Selected excerpt:

When btrfs allocate a chunk, it will try to alloc up to 1G for data and
256M for metadata, or 10% of all the writeable space if there is enough
space for the stripe on device.

However, when we run out of space, this allocation may cause unbalanced
chunk allocation.
For example, there are only 1G unallocated space, and request for
allocate DATA chunk is sent, and all the space will be allocated as data
chunk, making later metadata chunk alloc request unable to handle, which
will cause ENOSPC.
This is the one of the common complains from end users about why ENOSPC
happens but there is still available space.

This patch will try not to alloc chunk which is more than half of the
unallocated space, making the last space more balanced at a small cost
of more fragmented chunk at the last 1G.

Some easy example:
Preallocate 17.5G on a 20G empty btrfs fs:
[Before]
 # btrfs fi show /mnt/test
Label: none  uuid: da8741b1-5d47-4245-9e94-bfccea34e91e
	Total devices 1 FS bytes used 17.50GiB
	devid    1 size 20.00GiB used 20.00GiB path /dev/sdb
All space is allocated. No space for later metadata allocation.

[After]
 # btrfs fi show /mnt/test
Label: none  uuid: e6935aeb-a232-4140-84f9-80aab1f23d56
	Total devices 1 FS bytes used 17.50GiB
	devid    1 size 20.00GiB used 19.77GiB path /dev/sdb
About 230M is still available for later metadata allocation.

Signed-off-by: Qu Wenruo <quwenruo@cn.fujitsu.com>
---
Changelog:
v2:
   Remove false dead zone judgement since it won't happen
---
 fs/btrfs/volumes.c | 19 +++++++++++++++++++
 1 file changed, 19 insertions(+)

diff --git a/fs/btrfs/volumes.c b/fs/btrfs/volumes.c
index 8e74b34..20b3eea 100644
--- a/fs/btrfs/volumes.c
+++ b/fs/btrfs/volumes.c
@@ -4237,6 +4237,7 @@ static int __btrfs_alloc_chunk(struct btrfs_trans_handle *trans,
 	u64 max_stripe_size;
 	u64 max_logical_size;	/* Up limit on chunk's logical size */
 	u64 max_physical_size;	/* Up limit on a chunk's on-disk size */
+	u64 total_physical_avail = 0;
 	u64 stripe_size;
 	u64 num_bytes;
 	u64 raid_stripe_len = BTRFS_STRIPE_LEN;
@@ -4349,6 +4350,7 @@ static int __btrfs_alloc_chunk(struct btrfs_trans_handle *trans,
 		devices_info[ndevs].max_avail = max_avail;
 		devices_info[ndevs].total_avail = total_avail;
 		devices_info[ndevs].dev = device;
+		total_physical_avail += total_avail;
 		++ndevs;
 	}
 
@@ -4398,6 +4400,23 @@ static int __btrfs_alloc_chunk(struct btrfs_trans_handle *trans,
 		do_div(stripe_size, num_stripes);
 		need_bump = 1;
 	}
+
+	/*
+	 * Don't alloc chunk whose physical size is larger than half
+	 * of the rest physical space.
+	 * This will reduce the possibility of ENOSPC when comes to
+	 * last unallocated space
+	 *
+	 * For the last 16~32M (e.g. 20M), it will first alloc 16M
+	 * (bumped to 16M) and the next time will be the rest size
+	 * (bumped to 16M and reduced to 4M).
+	 * So no dead zone.
+	 */
+	if (stripe_size * num_stripes > total_physical_avail / 2) {
+		stripe_size = total_physical_avail / 2;
+		need_bump = 1;
+
+	}
 	/* restrict logical chunk size  */
 	if (stripe_size * data_stripes > max_logical_size) {
 		stripe_size = max_logical_size;

Description of the task: In the btrfs chunk allocation patch, how much space is still available for later metadata allocation in the [After] example?

Collected data
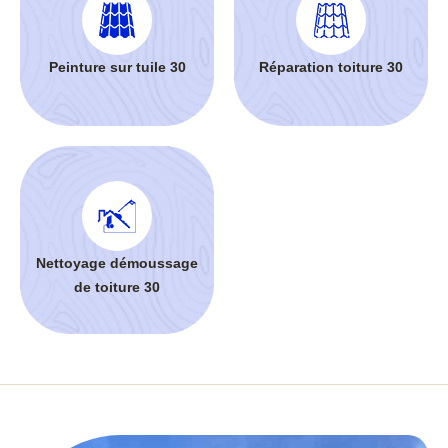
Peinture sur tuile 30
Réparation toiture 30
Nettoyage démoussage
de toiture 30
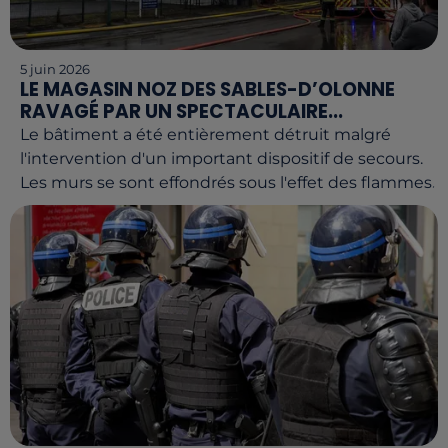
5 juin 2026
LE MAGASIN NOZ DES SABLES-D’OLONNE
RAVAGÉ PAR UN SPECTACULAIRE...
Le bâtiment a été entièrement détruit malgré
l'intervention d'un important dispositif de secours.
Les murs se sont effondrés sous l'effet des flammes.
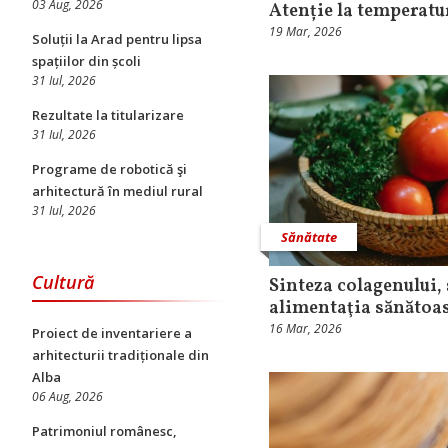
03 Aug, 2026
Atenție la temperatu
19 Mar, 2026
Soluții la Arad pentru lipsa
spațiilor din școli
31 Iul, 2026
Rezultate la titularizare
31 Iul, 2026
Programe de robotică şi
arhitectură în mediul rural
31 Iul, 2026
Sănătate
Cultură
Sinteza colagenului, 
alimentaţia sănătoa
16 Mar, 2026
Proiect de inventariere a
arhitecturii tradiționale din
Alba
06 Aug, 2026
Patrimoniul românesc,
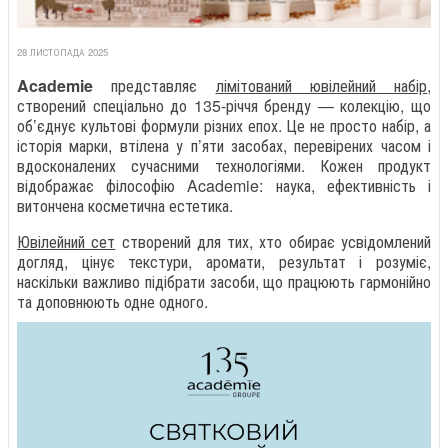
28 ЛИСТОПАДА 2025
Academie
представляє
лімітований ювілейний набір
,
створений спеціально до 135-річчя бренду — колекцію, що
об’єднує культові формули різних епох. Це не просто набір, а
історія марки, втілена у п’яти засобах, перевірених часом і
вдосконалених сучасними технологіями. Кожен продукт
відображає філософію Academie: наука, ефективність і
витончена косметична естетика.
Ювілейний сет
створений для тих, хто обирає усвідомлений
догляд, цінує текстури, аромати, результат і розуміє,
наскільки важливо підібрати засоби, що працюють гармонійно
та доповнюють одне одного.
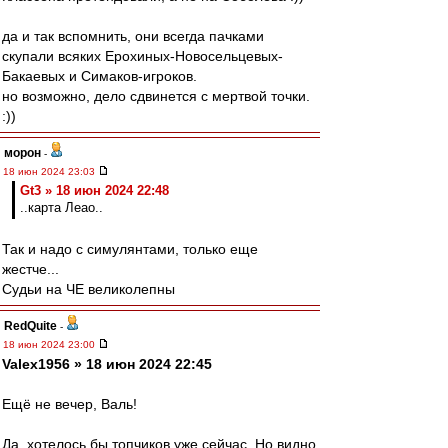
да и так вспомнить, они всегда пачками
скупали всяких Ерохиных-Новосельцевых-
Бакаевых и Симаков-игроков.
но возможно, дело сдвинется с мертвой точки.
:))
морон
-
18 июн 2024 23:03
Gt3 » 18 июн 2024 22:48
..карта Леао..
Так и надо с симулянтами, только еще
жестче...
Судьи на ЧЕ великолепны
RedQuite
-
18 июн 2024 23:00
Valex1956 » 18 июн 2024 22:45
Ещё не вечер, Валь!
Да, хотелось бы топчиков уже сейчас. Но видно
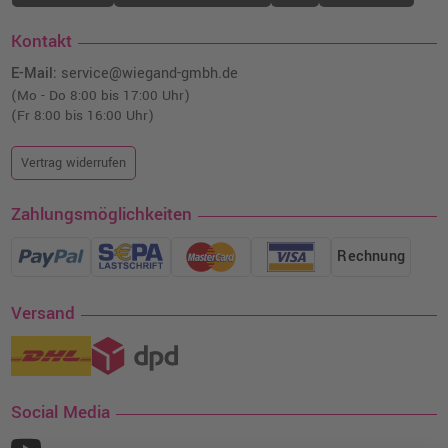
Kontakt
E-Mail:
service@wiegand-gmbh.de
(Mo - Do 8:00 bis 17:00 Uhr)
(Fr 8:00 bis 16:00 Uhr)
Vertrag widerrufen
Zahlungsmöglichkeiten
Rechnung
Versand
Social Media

Response to this task: About 230M.